Körperpolitik und Geschlechterrollen

Die Kampflinie ist eine andere geworden. Heute, so Traub, geht es um das idealisierte Körperbild der Medien, das nur den optimal geformten Körper goutiert. “An die Stelle religiös motivierter Gängelung des Körpers ist ein säkularer Schönheitskult getreten, welcher nur scheinbar ein liberaler ist,” schreibt sie. Statt die Scham zu überwinden, führt die neue Freizügigkeit lediglich dazu, den kritischen Blick zu fürchten. Wenn nackte Körper heute überhaupt noch anstößig wirken, dann deswegen, weil sie nicht perfekt sind.

Insofern dient die Verwendung von Nacktheit im zeitgenössischen Theater auch dazu, die Fragen der Körperpolitik und Geschlechterrollen aufzugreifen. Nacktheit kann eine wirksame Möglichkeit sein, Stereotypen zu dekonstruieren und alternative Narrative zu präsentieren. Im deutschsprachigen Theater sind Produktionen entstanden, die sich explizit mit Themen wie Körperbild, sexueller Identität und Machtverhältnissen auseinandersetzen. Indem Nacktheit als Instrument genutzt wird, werden neue Perspektiven auf diese wichtigen gesellschaftlichen Diskussionen eröffnet.

Der menschliche Körper als Ausdrucksmittel

Statt nur als Schockelement oder zur reinen Ästhetik verwendet zu werden, wird der nackte Körper als Ausdrucksmittel genutzt, um eine tiefere Verbindung zwischen den Darstellern und dem Publikum herzustellen. Durch die Nacktheit werden die Schutzschilde des Alltags abgeworfen und die Charaktere werden in ihrer Verletzlichkeit und Authentizität präsentiert.

So in Ewelina Marciniaks Inszenierung des “Sommernachtstraums” aus dem Jahr 2018 am Theater Freiburg. Thieß Brammer, einer der Akteure des Stücks, sagt dazu in einem Interview mit der Badischen Zeitung: “Es war der Regisseurin wichtig, dass wir die Nacktheit nachvollziehen können und als Schauspieler verstehen. Es gibt ja auch Inszenierungen, in denen sie bloß cool sein oder schockieren will. Das Nacktsein war immer inhaltlich untermauert.”

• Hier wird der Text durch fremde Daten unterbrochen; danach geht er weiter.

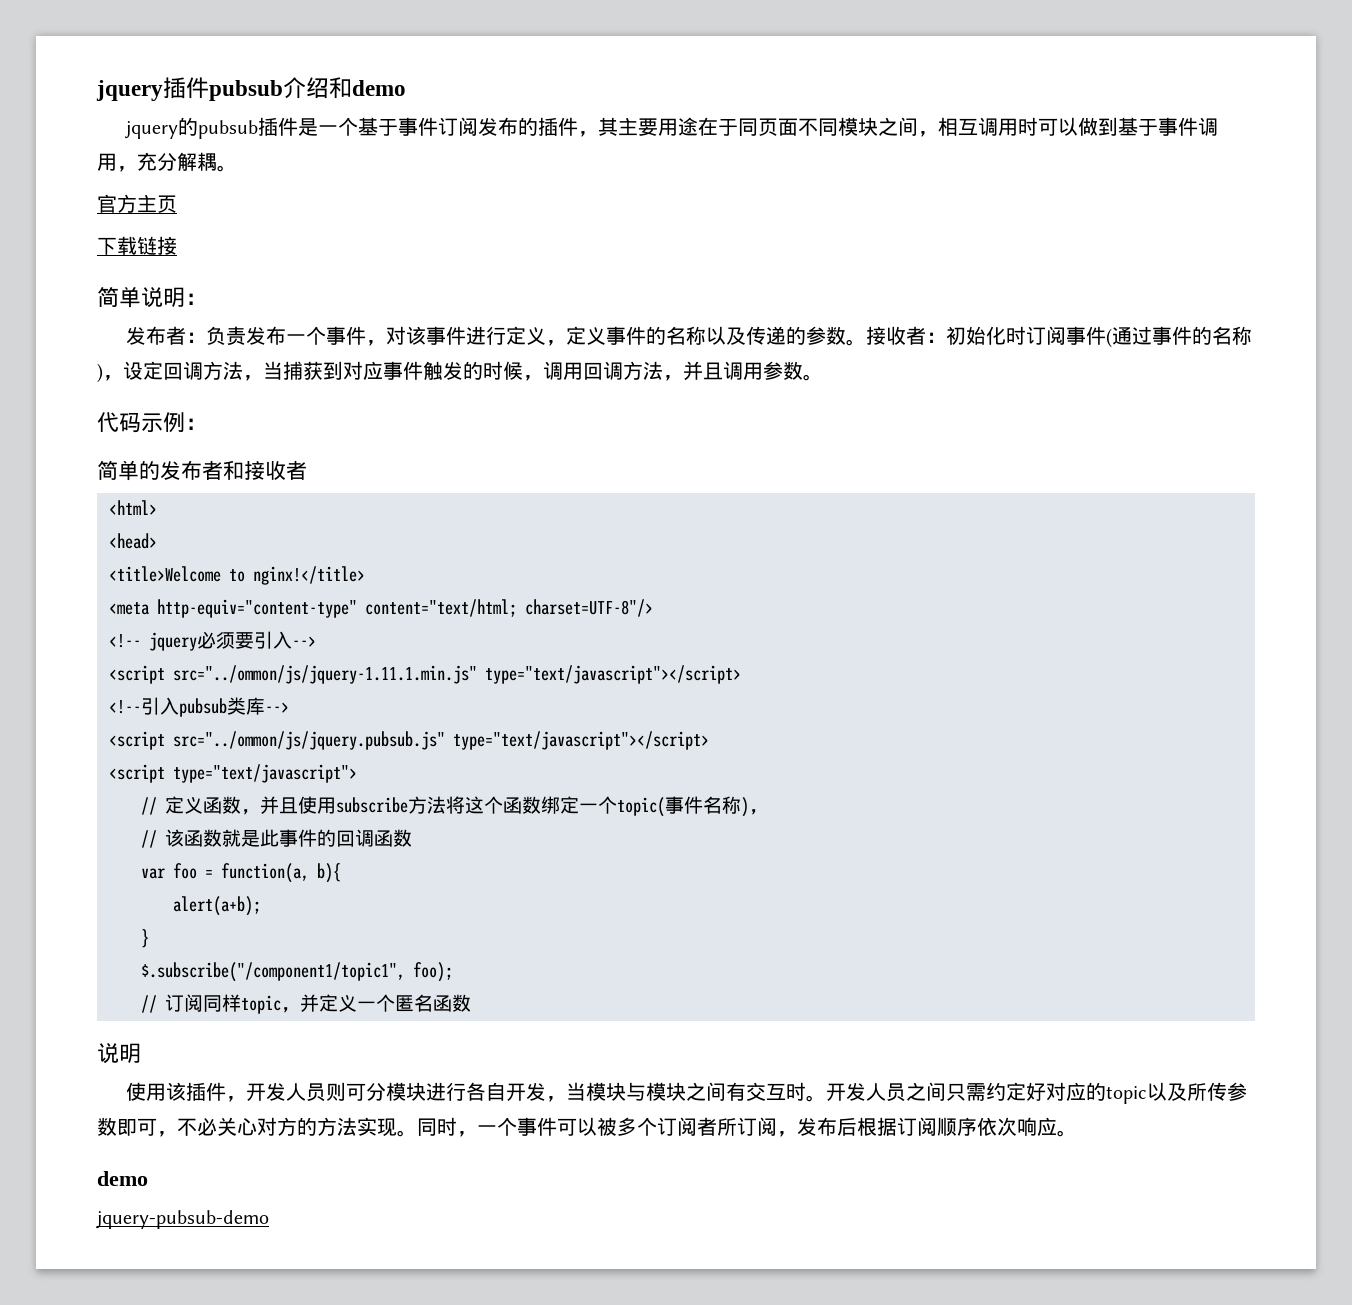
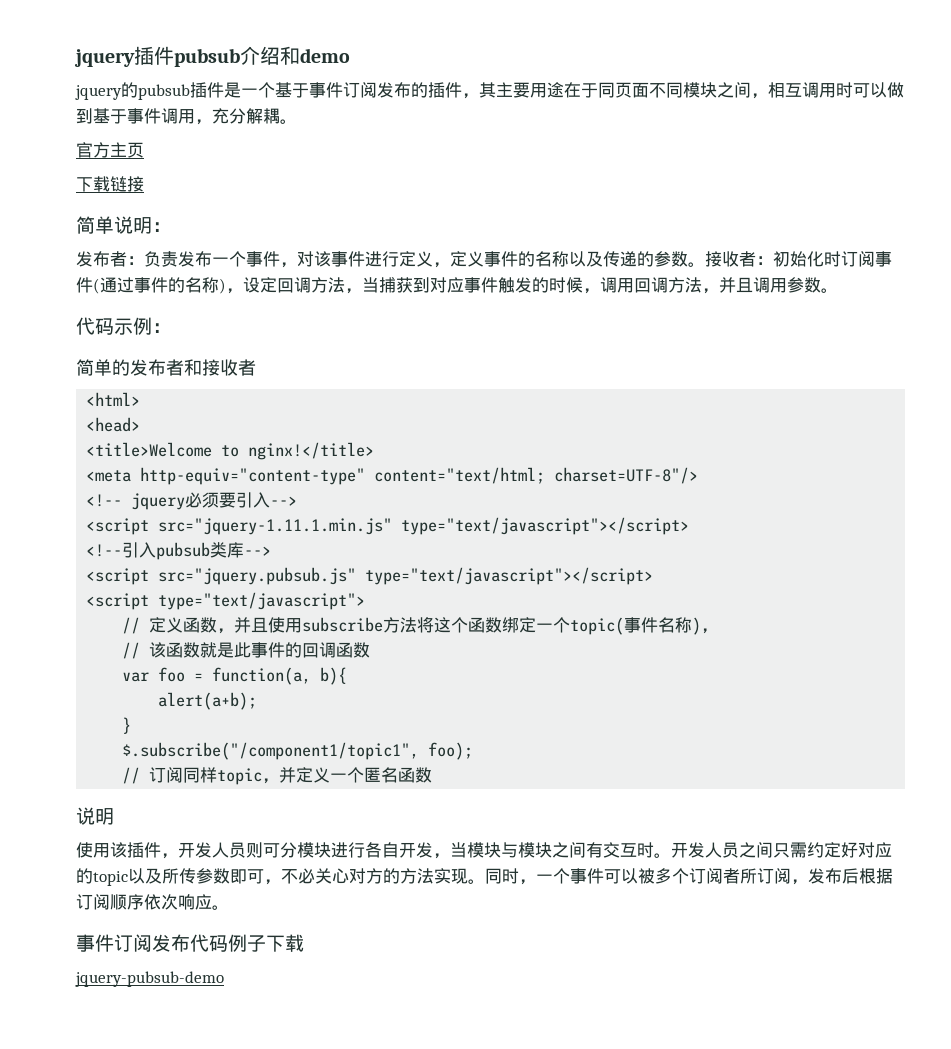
[173,665,477,684] src="../ommon/js/jquery-1.11.1.min.js" -> [158,518,393,535] src="jquery-1.11.1.min.js"
[173,731,445,750] src="../ommon/js/jquery.pubsub.js" -> [158,567,357,585] src="jquery.pubsub.js"
[97,1171,148,1186] demo -> [76,934,304,952] 事件订阅发布代码例子下载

In einer Szene des “Sommernachtstraums” gehen die Schauspieler nackt ins Publikum. “Die Regisseurin wollte die größtmögliche Fallhöhe”, so Brammer. “Dass wir nicht nur den Genuss auf der Bühne spielen, sondern auch das Publikum Genuss hat. Ich schaue immer vorher, wer im Publikum nett aussieht und gehe dann da erst einmal hin.” Und seine Kollegin Rosa Thormeyer ergänzt: “Titania sagt kurz vorher, dass es im Wald nur Freuden gibt. Und diesen Moment der absoluten Freude soll diese Szene im Publikum darstellen.”

Tabubruch und Enttabuisierung

Nach wie vor wird Nacktheit im Theater aber auch gern genutzt, um die Grenzen des Möglichen auszuloten und das Publikum mit ungewöhnlichen Perspektiven zu konfrontieren. Durch die Enttabuisierung der Nacktheit wird der Fokus auf die menschliche Erfahrung und die Reflexion über unsere eigene Körperlichkeit gelenkt. In Jürgen Goschs legendäre Düsseldorfer „Macbeth“- Inszenierung von 2005 trat der komplette Cast nackt auf: allesamt Männer gehobeneren Alters, die sich auf der Bühne mit Blut übergossen, pinkelten und in ihrem eigenen Kot herumrutschten.

Nacktheit im zeitgenössischen deutschsprachigen Theater ist viel mehr als nur Haut, und der Einsatz von Nacktheit in Aufführungen birgt ein breites Spektrum an Bedeutungen. Es ist eine Möglichkeit für Künstler, gesellschaftliche Normen herauszufordern und zu hinterfragen, was als akzeptabel gilt. Die Einbeziehung von Nacktheit in ein Stück ist eine Antwort auf gesellschaftliche Herausforderungen und bietet eine Möglichkeit, menschliche Erfahrungen in ihrer reinsten Form auszudrücken. Manche mögen Nacktheit als unanständig empfinden, aber das deutsche Theater will den Menschen helfen, sich mit ihrer anderen Identität auseinanderzusetzen, ohne über Unterschiede, Geschlecht und Kultur zu urteilen. Der Einsatz von Nacktheit im zeitgenössischen Theater wird nicht nur bestehen bleiben, sondern wahrscheinlich auch weiterhin Grenzen überschreiten. Nacktheit war schon immer ein Mittel der Kunst und des Ausdrucks, das die Grenzen der gesellschaftlichen Normen auf unerwartete Weise verschiebt.